** EXERCISE TEXT **
Segment Open

A Problem for Geoff Pilling

The number is equivalent to:

$(n-4) + (n-5) \cdot n + (n-2) \cdot n^2 + (n-3) \cdot n^3 +(n-1) \cdot n^4$

Taking $\mod {(n+1)}$ and using the fact that $n = -1\mod {(n+1)}$ :

$(n-4) + (n-5) \cdot -1 + (n-2) \cdot {(-1)}^2 + (n-3) \cdot {(-1)}^3 +(n-1) \cdot {(-1)}^4 \mod {(n+1)}$

$(n-4) - (n-5) + (n-2) - (n-3) +(n-1) \mod {(n+1)}$

$1 + 1 + n - 1 \mod{(n+1)}$

$n+1 \mod{(n+1)}$

$0 \mod{(n+1)}$

The number is therefore divisible.

As stated Alex G also stated in his(or her, to exonerate myself of sexism) solution , the number is equivalent to:

$(n-4) + (n-5).n + (n-2) . n^2 + (n-3) . n^3 + (n-1).n^4$

Now , if $n+1$ were to divide the given number , $n=-1$ must be a solution to the equation :

$(n-4) + (n-5).n + (n-2) . n^2 + (n-3) . n^3 + (n-1).n^4 = 0$

Plugging in $n=-1$ :

$-5 + (-6)(-1) + (-3)(1) + (-4)(-1) + (-2)(1) = 0$

And thus the number is actually divisible by $n+1$ .

Segment Closed

** RECORDS SHOWN **

Segment Open

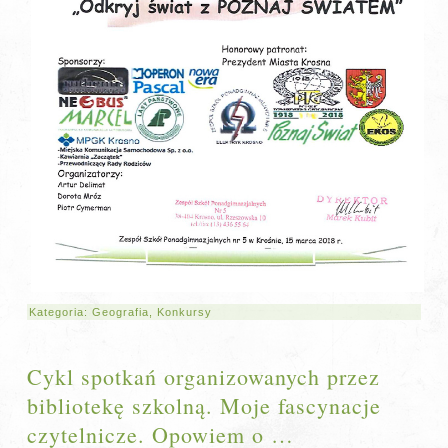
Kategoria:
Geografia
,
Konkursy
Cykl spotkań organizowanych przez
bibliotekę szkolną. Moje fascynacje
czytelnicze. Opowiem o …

Segment Closed
Segment Open

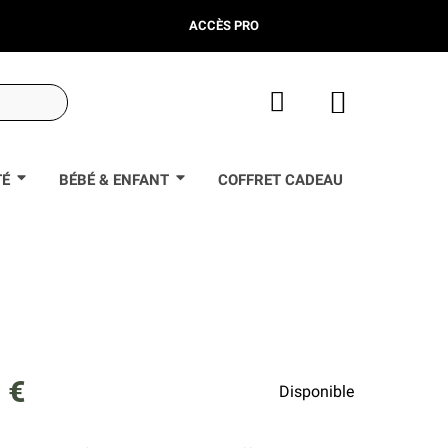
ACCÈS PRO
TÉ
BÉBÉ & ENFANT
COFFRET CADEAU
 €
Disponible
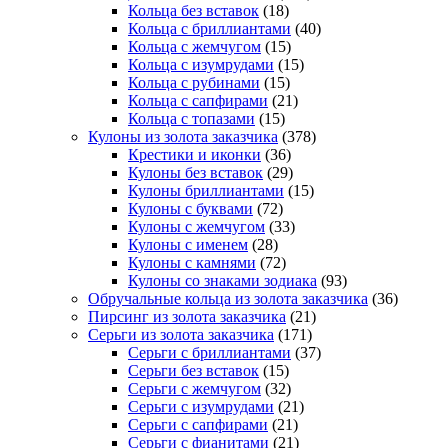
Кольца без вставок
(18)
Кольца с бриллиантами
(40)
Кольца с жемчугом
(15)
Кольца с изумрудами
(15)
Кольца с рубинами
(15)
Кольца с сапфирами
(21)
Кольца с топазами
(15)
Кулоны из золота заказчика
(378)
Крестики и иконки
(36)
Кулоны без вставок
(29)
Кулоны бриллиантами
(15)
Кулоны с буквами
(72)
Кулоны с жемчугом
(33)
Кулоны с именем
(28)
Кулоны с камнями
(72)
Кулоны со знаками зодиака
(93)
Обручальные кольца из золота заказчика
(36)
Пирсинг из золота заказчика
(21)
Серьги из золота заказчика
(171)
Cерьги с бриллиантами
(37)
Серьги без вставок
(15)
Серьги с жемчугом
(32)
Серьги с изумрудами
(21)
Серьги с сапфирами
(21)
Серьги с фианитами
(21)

Segment Closed

** TASKS TO COMPLETE **
[1] Write out the part of the divisibility discussion that opens with the words containing "As stated Alex" and closes with "divisible by $n+1$ .".
[2] In the divisibility discussion, what fact about n is used when the number is taken mod (n+1)?
[3] Supply the next part of the divisibility discussion, beginning after its final sentence.
The material given after the divisibility discussion is separate from that discussion.

** TASK-BY-TASK ANSWERS **
[1]
As stated Alex G also stated in his(or her, to exonerate myself of sexism) solution , the number is equivalent to:

$(n-4) + (n-5).n + (n-2) . n^2 + (n-3) . n^3 + (n-1).n^4$

Now , if $n+1$ were to divide the given number , $n=-1$ must be a solution to the equation :

$(n-4) + (n-5).n + (n-2) . n^2 + (n-3) . n^3 + (n-1).n^4 = 0$

Plugging in $n=-1$ :

$-5 + (-6)(-1) + (-3)(1) + (-4)(-1) + (-2)(1) = 0$

And thus the number is actually divisible by $n+1$ .

[2] That n is congruent to −1 mod (n+1).

[3]
Note that the number listed is equivalent to $(n-1)*n^4+(n-3)*n^3+(n-2)*n^2+(n-5)*n+n-4$ Now, we want to know if n+1 divides the given polynomial. To do so, we can use synthetic division. We can do this one of two ways (both of which work.) You can either expand out the polynomial into $n^5-2n^3-n^2-4n-4$ , which either synthetic division or plugging in 1 both prove that n+1 divides the polynomial. The other way (which I initially did) was to keep the coefficients in terms of $n$ (i.e. in the form of the digits shown above). Synthetically dividing that polynomial yields $(n-1)-(n-3)+(n-2)-(n-5)+(n-4)=n+1$ . Since the remainder is $n+1$ when divided by $n+1$ , it is clear that $n+1$ divides the polynomial.

Woo hoo... Cool... Nice problem, Alex... I love bases! :)